“Doğurganlık oranındaki” düşüş Meclis'te tartışıldı: “Sanki çalışan bir milyon çocuk yokmuş gibi…” – Son Dakika Türkiye Haberleri

Saadet Partisi, Türkiye'de doğurganlık oranının azalmasının nedenlerini ortaya çıkarmak amacıyla TBMM Genel Kurulu'na sunulan meclis araştırma önerisini bugün görüşmek üzere grup önerisi sundu.

Grubun önerisi üzerine konuşan Saadet Kayseri Milletvekili Mahmut Arıkan, TÜİK'in doğum oranına ilişkin açıkladığı verilere dikkat çekti. Arıkan şunları söyledi:

“TÜİK'in açıkladığı son istatistikler hepimiz için kaygı verici. TÜİK raporunda doğurganlığın azaldığı, nüfusumuzun yaşlandığı ve evlilik kurumunun ciddi anlamda zayıfladığı belirtiliyor. Raporda iki önemli istatistik var. gençlerimizin evlenme yaşının hızla yükselmesidir.

İkincisi, son yirmi yılda evlenenlerin sayısı yüzde 20 azalırken, boşananların sayısı yüzde 47 arttı. Evlenme yaşının artması ve boşanma oranlarının artması, bir zamanlar gurur duyduğumuz genç nüfusumuzun potansiyelinin giderek azaldığını gösteriyor. Bu gerçekle yüzleşmemiz gerekiyor. Günümüzde gençlerimizin yuva kurmasını engelleyen, kurulan yuvayı yıkan en temel sebeplerin başında ekonomi gelmektedir. “Düğün masrafları, fahiş kiralar, barınma ve yemek sorunları, düşük ücretler ve işsizlik gençlerimizin aklındaki en önemli sorunlardan bazıları.”

İYİ PARTİLİ HAMŞIOĞLU: “HALKIMIZ BESLEMEYECEĞİ ÇOCUK DOĞURMAK İSTEMİYOR”

İYİ Parti Grubu Adına Tekirdağ Milletvekili Selcan Hamşıoğlu Konuşmasında, nüfus artış hızının azalmasının övünmek dışında gençlere yatırım yapılmamasının bir sonucu olduğunu belirtti. Hamşıoğlu, şunları söyledi: “Dolayısıyla bunda şaşılacak bir şey yok. Halkımız artık besleyemeyeceği bir çocuk doğurmak istemeyebilir” dedi.

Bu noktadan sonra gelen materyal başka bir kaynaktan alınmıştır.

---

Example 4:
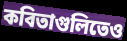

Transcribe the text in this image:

কবিতাগুলিতেও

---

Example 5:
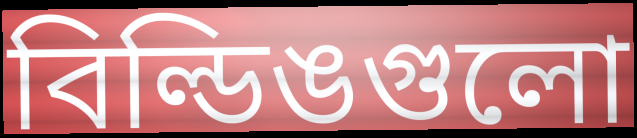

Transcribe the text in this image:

বিল্ডিঙগুলোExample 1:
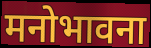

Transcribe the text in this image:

मनोभावना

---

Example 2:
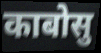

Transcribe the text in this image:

काबोसु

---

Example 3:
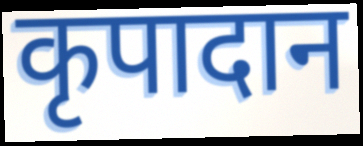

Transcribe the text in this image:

कृपादान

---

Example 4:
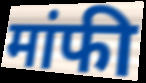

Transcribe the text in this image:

मांफी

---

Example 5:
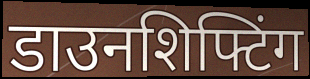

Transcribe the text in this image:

डाउनशिफ्टिंग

Hamşıoğlu şunları söyledi:

“Çocukların güpegündüz, polis eskortunda, başkentin göbeğinde öldürülebildiği, faillerin benzeri görülmemiş bir utanmazlıkla lekelendiği bir ülkede belki de koruyamayacağı çocuklar doğurmak istemiyordur. ” Bütün bir ülkenin şehit olmasına rağmen. Belki yirmi yıl boyunca saçına zarar vermeden çocuk doğurmak istemiyor, devletin koruması altında, devlet yurdunda ölmek, asansörde mahsur kalmak istiyor. Çocuklar yeraltı tesislerinde taciz ve tecavüze uğrayacak, 5 yaşında çalışmaya zorlanacak, aile kavramının yıkılması nedeniyle ister istemez annesiz babasız büyüyecek, suç makineleri tarafından 25 kez bıçaklanacak. Sokakta harçlık kazanmaya çalışırken, ağaçları, kuşları, çiçekleri, böcekleri savunurken devlet gücünü kalkan olarak kullananlar tarafından öldürülecek. Dövülecek, hatta öldürülecek çocuklar doğurmaya cesareti olmayabilir.

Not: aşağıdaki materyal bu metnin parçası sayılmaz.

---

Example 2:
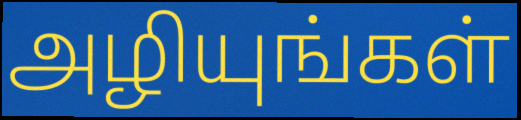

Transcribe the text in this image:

அழியுங்கள்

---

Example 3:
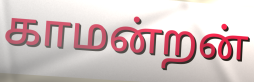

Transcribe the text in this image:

காமன்றன்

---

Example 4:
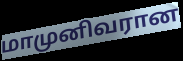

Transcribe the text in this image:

மாமுனிவரான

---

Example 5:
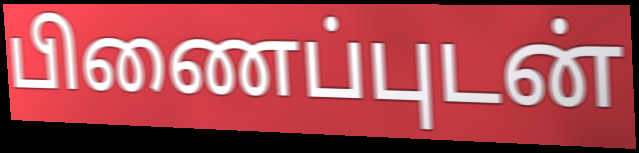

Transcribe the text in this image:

பிணைப்புடன்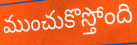
ముంచుకొస్తోందిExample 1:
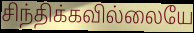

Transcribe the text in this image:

Bir kadın örneğin çocuğunu doyurmak için hırsızlık yapmak zorunda kalacağını biliyorsa anne olma isteğini erteleyebilir ya da vazgeçebilir ama bu durum ne kadar anlaşılır olsa da bu durum çocukla tatmin edilebilecek bir durum değildir. bu olayların sonuçları.

DEM PARTİ KONUĞU: “KADINLAR KENDİNİ TANIYOR”

DEM Grubu adına İstanbul Kezban Konukçu, önergeyi sunarken kadın milletvekillerinin sorgulanması gerektiğini belirterek, şöyle konuştu: “Kadınların çoğunluğunun bulunduğu bir Meclis olan Genel Kurul'da karara bağlanması gereken bir meseleden bahsediyoruz. Kadınlara soruldu mu? Biz partimiz, bize ya da kadınlara sormadan kadın bedeni üzerinden politika yapılmasına hep karşı çıktık mı? Biz de buna karşıyız” dedi.

Konukçu şunları söyledi:

“Kadınlar doğurur mu, doğurmaz mı biliyorlar. Ne zaman anlayacaksınız gerçekten merak ediyorum. İşinize gelince 'Kürtler arttı, nüfusu arttı' diyorsunuz, doğum kontrolü uyguluyorsunuz. İşinize gelince doğum kontrolü uyguluyorsunuz.” “Suriyeliler arttı, demografik yapı bozuluyor” diyorsunuz ama işinize gelince “Nüfus azaldı, üç çocuk doğurun” diyorsunuz, “Peki bir de şu açıdan bakalım”. Doğurmak istediğiniz kadınlara sosyal güvence sağlıyor musunuz? Doğurmak istediğiniz çocuklara istihdam olanağı sağlıyor musunuz?

CHP'li ÖZCAN: “ÜLKEMİZDE ÇOCUK YOKSULLUKU VAR”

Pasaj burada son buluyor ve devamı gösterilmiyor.